4.Member States shall ensure that the rights referred to in paragraphs 2 and 3 are granted to final customers in a non-discriminatory manner as regards cost, effort or time. In particular, Member States shall ensure that customers are not subject to discriminatory technical and administrative requirements, procedures or charges by their supplier on the basis of whether they have a contract with a market participant engaged in aggregation.

Article 17
Demand response through aggregation

1.Member States shall allow and foster participation of demand response through aggregation. Member States shall allow final customers, including those offering demand response through aggregation, to participate alongside producers in a non-discriminatory manner in all electricity markets.

2.Member States shall ensure that transmission system operators and distribution system operators, when procuring ancillary services, treat market participants engaged in the aggregation of demand response in a non-discriminatory manner alongside producers on the basis of their technical capabilities.

3.Member States shall ensure that their relevant regulatory framework contains at least the following elements:

(a) the right for each market participant engaged in aggregation, including independent aggregators, to enter electricity markets without the consent of other market participants;

(b) non-discriminatory and transparent rules that clearly assign roles and responsibilities to all electricity undertakings and customers;

(c) non-discriminatory and transparent rules and procedures for the exchange of data between market participants engaged in aggregation and other electricity undertakings that ensure easy access to data on equal and non-discrimi­natory terms while fully protecting commercially sensitive information and customers' personal data;

(d) an obligation on market participants engaged in aggregation to be financially responsible for the imbalances that they cause in the electricity system; to that extent they shall be balance responsible parties or shall delegate their balancing responsibility in accordance with Article 5 of Regulation (EU) 2019/943;

(e) provision for final customers who have a contract with independent aggregators not to be subject to undue payments, penalties or other undue contractual restrictions by their suppliers;

(f) a conflict resolution mechanism between market participants engaged in aggregation and other market participants, including responsibility for imbalances.

4.Member States may require electricity undertakings or participating final customers to pay financial compensation to other market participants or to the market participants' balance responsible parties, if those market participants or balance responsible parties are directly affected by demand response activation. Such financial compensation shall not create a barrier to market entry for market participants engaged in aggregation or a barrier to flexibility. In such cases, the financial compensation shall be strictly limited to covering the resulting costs incurred by the suppliers of partici­pating customers or the suppliers' balance responsible parties during the activation of demand response. The method for calculating compensation may take account of the benefits brought about by the independent aggregators to other market participants and, where it does so, the aggregators or participating customers may be required to contribute to such compensation but only where and to the extent that the benefits to all suppliers, customers and their balance responsible parties do not exceed the direct costs incurred. The calculation method shall be subject to approval by the regulatory authority or by another competent national authority.
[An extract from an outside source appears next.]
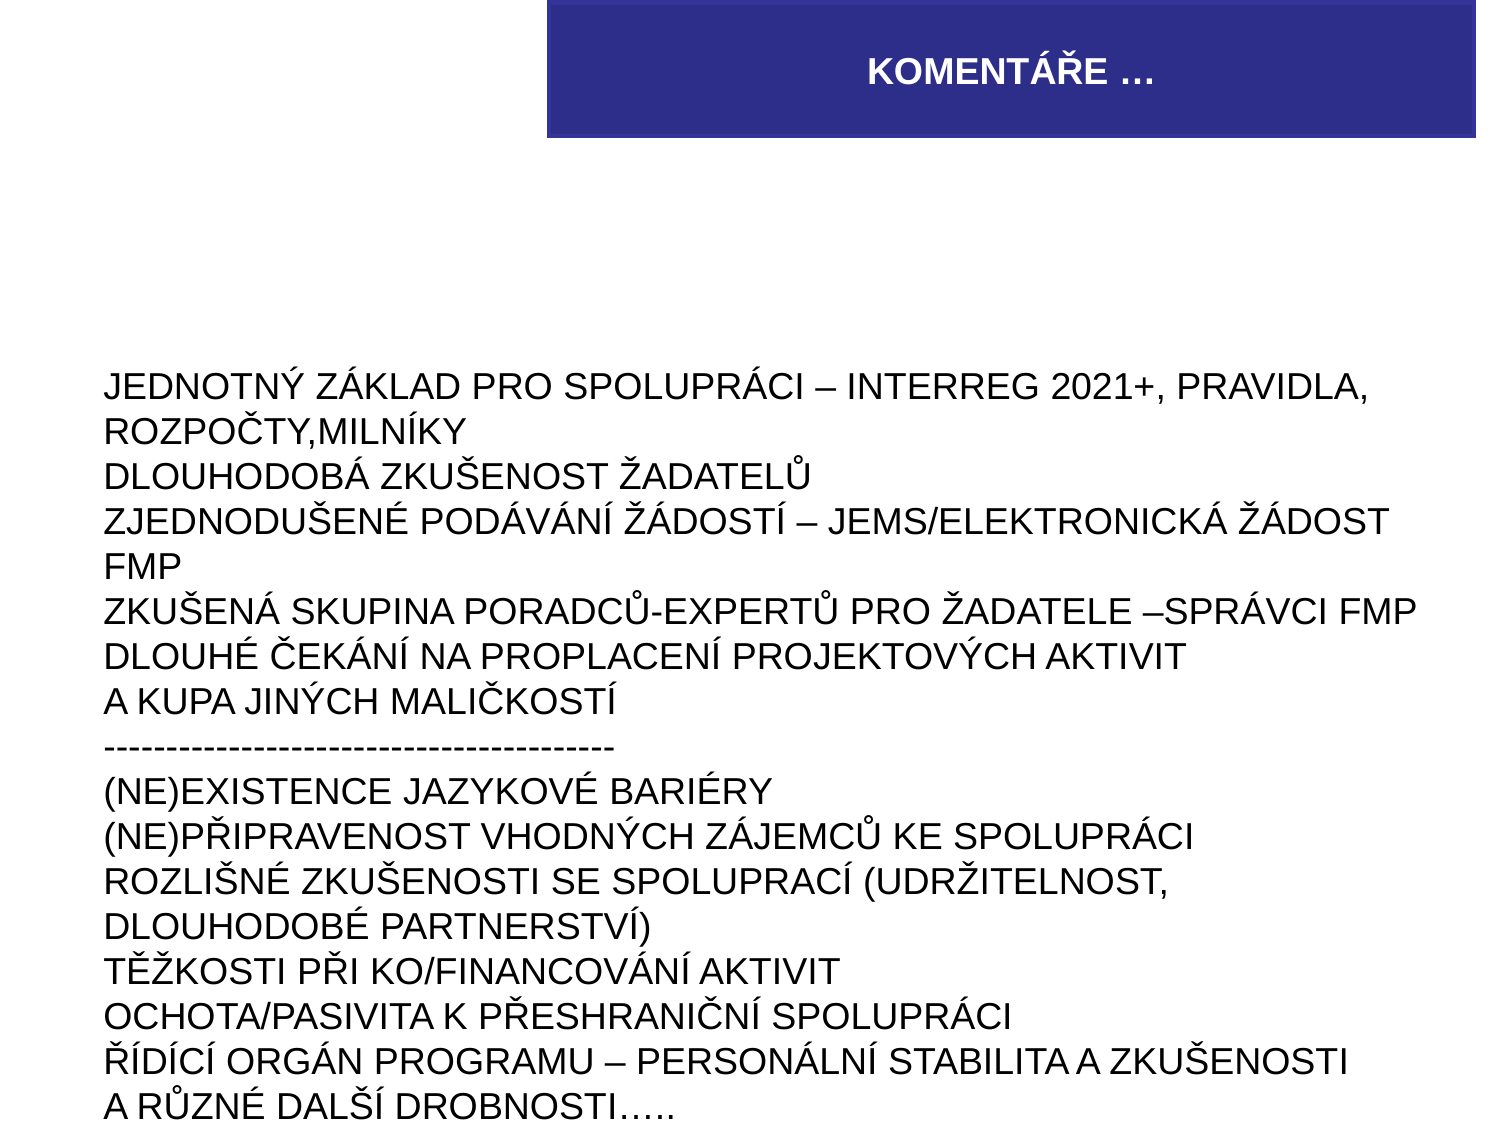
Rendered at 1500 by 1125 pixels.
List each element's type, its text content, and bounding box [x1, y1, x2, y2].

text_box JEDNOTNÝ ZÁKLAD PRO SPOLUPRÁCI – INTERREG 2021+, PRAVIDLA, ROZPOČTY,MILNÍKY DLOUHODOBÁ ZKUŠENOST ŽADATELŮ ZJEDNODUŠENÉ PODÁVÁNÍ ŽÁDOSTÍ – JEMS/ELEKTRONICKÁ ŽÁDOST FMP ZKUŠENÁ SKUPINA PORADCŮ-EXPERTŮ PRO ŽADATELE –SPRÁVCI FMP DLOUHÉ ČEKÁNÍ NA PROPLACENÍ PROJEKTOVÝCH AKTIVIT A KUPA JINÝCH MALIČKOSTÍ ----------------------------------------- (NE)EXISTENCE JAZYKOVÉ BARIÉRY (NE)PŘIPRAVENOST VHODNÝCH ZÁJEMCŮ KE SPOLUPRÁCI ROZLIŠNÉ ZKUŠENOSTI SE SPOLUPRACÍ (UDRŽITELNOST, DLOUHODOBÉ PARTNERSTVÍ) TĚŽKOSTI PŘI KO/FINANCOVÁNÍ AKTIVIT OCHOTA/PASIVITA K PŘESHRANIČNÍ SPOLUPRÁCI ŘÍDÍCÍ ORGÁN PROGRAMU – PERSONÁLNÍ STABILITA A ZKUŠENOSTI A RŮZNÉ DALŠÍ DROBNOSTI….. [88, 354, 1447, 1125]
text_box Komentáře … [547, 0, 1476, 138]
5.Member States shall ensure that regulatory authorities or, where their national legal system so requires, transmission system operators and distribution system operators, acting in close cooperation with market participants and final customers, establish the technical requirements for participation of demand response in all electricity markets on the basis of the technical characteristics of those markets and the capabilities of demand response. Such requirements shall cover participation involving aggregated loads.